Ronan Bennett's The Catastrophist set in the Congo as it achieves independence and Havoc, in Its Third Year set in 17th century horthern England are both good reads.
posted by Abiezer at 11:32 PM on July 12, 2008 [1 favorite]

If you like Atanarjuat, then try reading Kabloona by Gontran De Poncins. A couple of other films from the Native perspective set in the present day: Pow Wow Highway and Smoke Signals. A bit flawed but interesting, a couple of other films: Black Robe and The Snow Walker. The New Zealand films Utu and Once Were Warriors are excellent, also Dersu Uzala is very good.

Keep in mind also that some of the classics of what is called travel literature, particularly by British authors for some reason, probably fit your criteria, and also memoirs and autobiographies.

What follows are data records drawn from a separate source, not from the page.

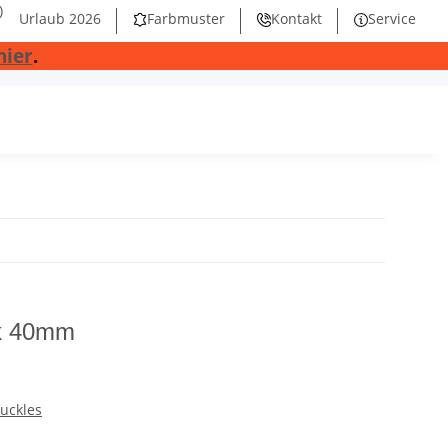
)
Urlaub 2026
Farbmuster
Kontakt
Service
hier
.
ik 40mm
uckles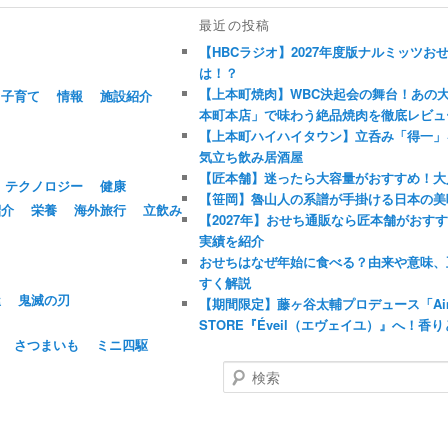
最近の投稿
【HBCラジオ】2027年度版ナルミッツ
は！？
【上本町焼肉】WBC決起会の舞台！あの
子育て
情報
施設紹介
本町本店」で味わう絶品焼肉を徹底レビュ
【上本町ハイハイタウン】立呑み「得一」
気立ち飲み居酒屋
【匠本舗】迷ったら大容量がおすすめ！大
テクノロジー
健康
【笹岡】魯山人の系譜が手掛ける日本の美
紹介
栄養
海外旅行
立飲み
【2027年】おせち通販なら匠本舗がおす
実績を紹介
おせちはなぜ年始に食べる？由来や意味、
すく解説
屋
鬼滅の刃
【期間限定】藤ヶ谷太輔プロデュース「Aim
STORE『Éveil（エヴェイユ）』へ！
さつまいも
ミニ四駆
検
索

I also cannot recommend highly enough A Time of Gifts and Between The Woods and Water by Patrick Leigh Fermor. Also, in no particular order, try Aké: The Years of Childhood by Wole Soyinka, In Patagonia by Bruce Chatwin, News From Tartary by Peter Fleming, Cut Stones and Crossroads by Ronald Wright, Arabian Sands by Wilfred Thesiger, The Places In Between by Rory Stewart, Out of Africa by Isaac Dinesen, My Family and Other Animals by Gerald Durrell.
posted by gudrun at 12:47 PM on July 13, 2008

Response by poster: Thanks everyone, lots of great things to investigate.
posted by MetaMonkey at 12:47 PM on July 13, 2008

The novel Tipping the Velvet is a fascinating look at the different ways of being a lesbian in Victorian England. It's really detailed on the intricacies of the dirty underbelly of London, the sex trade, the entertainment industry, class differences, and the ways different people in different times negotiate their sexualities and sexual identities. Avoid the BBC miniseries, though. All of the scintillation, none of the character or history.

Also: it makes me so happy to hear that other people have seen Atanarjuat. That same studio made another Inuit film a few years later called The Journals of Knud Rasmussen. I haven't seen it yet but I've heard it's amazing.